WASHINGTON — In the third day of Senate hearings, Democrats continued to press their case that Supreme Court nominee Amy Coney Barrett is hostile to the Affordable Care Act, a central element of their long-shot effort to derail her nomination.
That argument was helped along on Wednesday by an exchange between Barrett and Sen. Dianne Feinstein, the top Democrat on the Senate Judiciary Committee, during which the nominee refused to say if the law creating Medicare is constitutional.
While that may not keep Barrett from joining the Supreme Court, it could hurt the prospects of both President Trump and Senate Republicans. Democrats have relentlessly depicted them as wanting to take away Americans’ health care, an argument helped along by the GOP’s efforts to repeal the Affordable Care Act.
Barrett seemed to unwittingly play into that narrative in her exchange with Feinstein.
“Some have argued that the Medicare program is unconstitutional,” Feinstein said, describing the federal benefit as, in those critics’ view, “an unconstitutional exercise in congressional spending power.”
Medicare, which was created in 1965, pays for hospitalization and medical bills for Americans older than 65. Although many Americans worry about whether the federal government will adequately fund Medicare in the future, it is broadly popular among senior citizens.
Access to the companion program, Medicaid, which covers low-income Americans, was expanded under the Affordable Care Act, a move that has become more popular since the start of the coronavirus pandemic.
Feinstein then proceeded to read from a brief 2015 essay by Michael Rappaport, a conservative legal scholar at the University of San Diego. Titled “The Unconstitutionality of Social Security and Medicare,” the paper argues that “these programs would have never taken their pernicious form if the Constitution’s original meaning had been followed in the first place.”
Barrett is, like Rappaport, a constitutional originalist. An originalist philosophy would be consistent with Rappaport’s conclusion that popular though they may be, New Deal and Great Society social programs — often called “entitlements” because qualified recipients are “entitled” to them by law — represent an illegitimate expansion of the administrative state.

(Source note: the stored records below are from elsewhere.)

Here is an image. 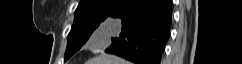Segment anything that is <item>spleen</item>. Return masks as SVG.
Instances as JSON below:
<instances>
[{"label":"spleen","mask_w":242,"mask_h":64,"mask_svg":"<svg viewBox=\"0 0 242 64\" xmlns=\"http://www.w3.org/2000/svg\"><path fill=\"white\" fill-rule=\"evenodd\" d=\"M86 64H131V63L115 55L101 54L93 59L88 60Z\"/></svg>","instance_id":"obj_1"}]
</instances>
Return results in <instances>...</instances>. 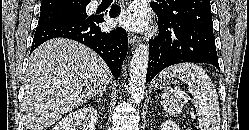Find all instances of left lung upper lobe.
Instances as JSON below:
<instances>
[{
	"instance_id": "obj_1",
	"label": "left lung upper lobe",
	"mask_w": 249,
	"mask_h": 130,
	"mask_svg": "<svg viewBox=\"0 0 249 130\" xmlns=\"http://www.w3.org/2000/svg\"><path fill=\"white\" fill-rule=\"evenodd\" d=\"M155 13L167 20H179L213 29L209 0H166L150 5Z\"/></svg>"
}]
</instances>
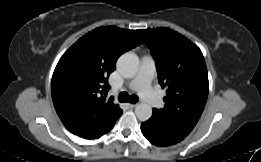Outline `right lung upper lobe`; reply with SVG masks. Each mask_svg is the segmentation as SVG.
<instances>
[{
  "label": "right lung upper lobe",
  "instance_id": "cb5924a9",
  "mask_svg": "<svg viewBox=\"0 0 261 162\" xmlns=\"http://www.w3.org/2000/svg\"><path fill=\"white\" fill-rule=\"evenodd\" d=\"M138 31L99 27L80 38L59 60L51 90L54 107L75 135L94 139L107 133L122 114L107 78L119 56L141 44Z\"/></svg>",
  "mask_w": 261,
  "mask_h": 162
}]
</instances>
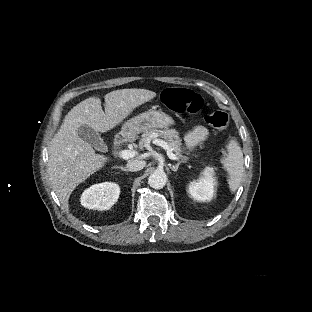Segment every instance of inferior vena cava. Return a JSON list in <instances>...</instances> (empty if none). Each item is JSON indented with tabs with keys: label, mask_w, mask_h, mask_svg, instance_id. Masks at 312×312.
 <instances>
[{
	"label": "inferior vena cava",
	"mask_w": 312,
	"mask_h": 312,
	"mask_svg": "<svg viewBox=\"0 0 312 312\" xmlns=\"http://www.w3.org/2000/svg\"><path fill=\"white\" fill-rule=\"evenodd\" d=\"M146 165V162L143 160H133L127 163V169L129 171H140L142 170Z\"/></svg>",
	"instance_id": "inferior-vena-cava-1"
}]
</instances>
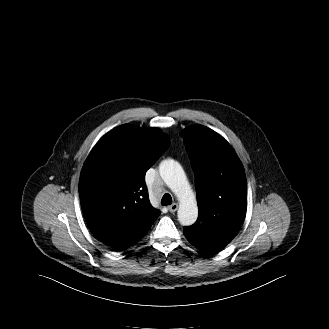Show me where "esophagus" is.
<instances>
[{"label": "esophagus", "mask_w": 329, "mask_h": 329, "mask_svg": "<svg viewBox=\"0 0 329 329\" xmlns=\"http://www.w3.org/2000/svg\"><path fill=\"white\" fill-rule=\"evenodd\" d=\"M177 209H178V204H177V203H173L172 205L168 206V210H169L171 213L176 212Z\"/></svg>", "instance_id": "obj_1"}]
</instances>
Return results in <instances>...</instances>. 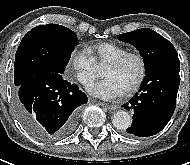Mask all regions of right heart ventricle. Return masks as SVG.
<instances>
[{"instance_id": "right-heart-ventricle-1", "label": "right heart ventricle", "mask_w": 190, "mask_h": 165, "mask_svg": "<svg viewBox=\"0 0 190 165\" xmlns=\"http://www.w3.org/2000/svg\"><path fill=\"white\" fill-rule=\"evenodd\" d=\"M87 50L96 64H104L128 52V49L113 42H100L90 45Z\"/></svg>"}]
</instances>
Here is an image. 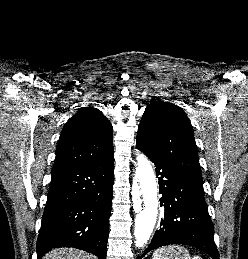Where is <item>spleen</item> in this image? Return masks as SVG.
Listing matches in <instances>:
<instances>
[{
    "label": "spleen",
    "instance_id": "3e777b00",
    "mask_svg": "<svg viewBox=\"0 0 248 259\" xmlns=\"http://www.w3.org/2000/svg\"><path fill=\"white\" fill-rule=\"evenodd\" d=\"M175 248L177 249H182V247L180 246H175ZM152 259H164L163 258V248L162 249H157L154 253H153V257ZM192 259H202L200 256L196 255L194 256Z\"/></svg>",
    "mask_w": 248,
    "mask_h": 259
}]
</instances>
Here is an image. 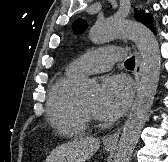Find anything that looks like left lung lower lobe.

Conservative icon Ronald Reagan got his start in politics by recording a now famous speech against Medicare when Democrats proposed it in 1961. He called it “socialized medicine,” the same phrase Republicans would use to attack the Affordable Care Act 50 years later.
Shrinking the “welfare state” has been the project of many Republicans in Congress, who almost uniformly support Barrett’s nomination to the high court. In 2017, Barrett criticized Chief Justice John Roberts — himself a judicial conservative appointed by a Republican president — because, she wrote, he “pushed the Affordable Care Act beyond its plausible meaning to save the statute.”
With that view plainly in mind, Feinstein asked Barrett if she agreed with “originalists who say that the Medicare program is unconstitutional.”
Barrett said she was “not familiar” with Rappaport’s article. Pressed by Feinstein for an opinion on the broader point about Medicare’s legitimacy, Barrett said she could not “answer that question in the abstract,” citing the so-called Ginsburg rule, an excuse frequently used by Republican-nominated judges to avoid revealing how they might rule.
“I also don’t know what the arguments would be,” she added, referring, presumably, to a case that sought to challenge Medicare’s validity. A seemingly incredulous Feinstein described Medicare as “really sacrosanct in this country.”
Democrats outside the hearing room quickly seized on what they saw as a devastating admission by the nominee. “Every senior in America and everyone on Medicare needs to know this,” tweeted Senate Minority Leader Chuck Schumer. “We already knew Judge Barrett is ready to end the ACA and rip health care from millions. Now she’s refusing to even say that Medicare is constitutional!”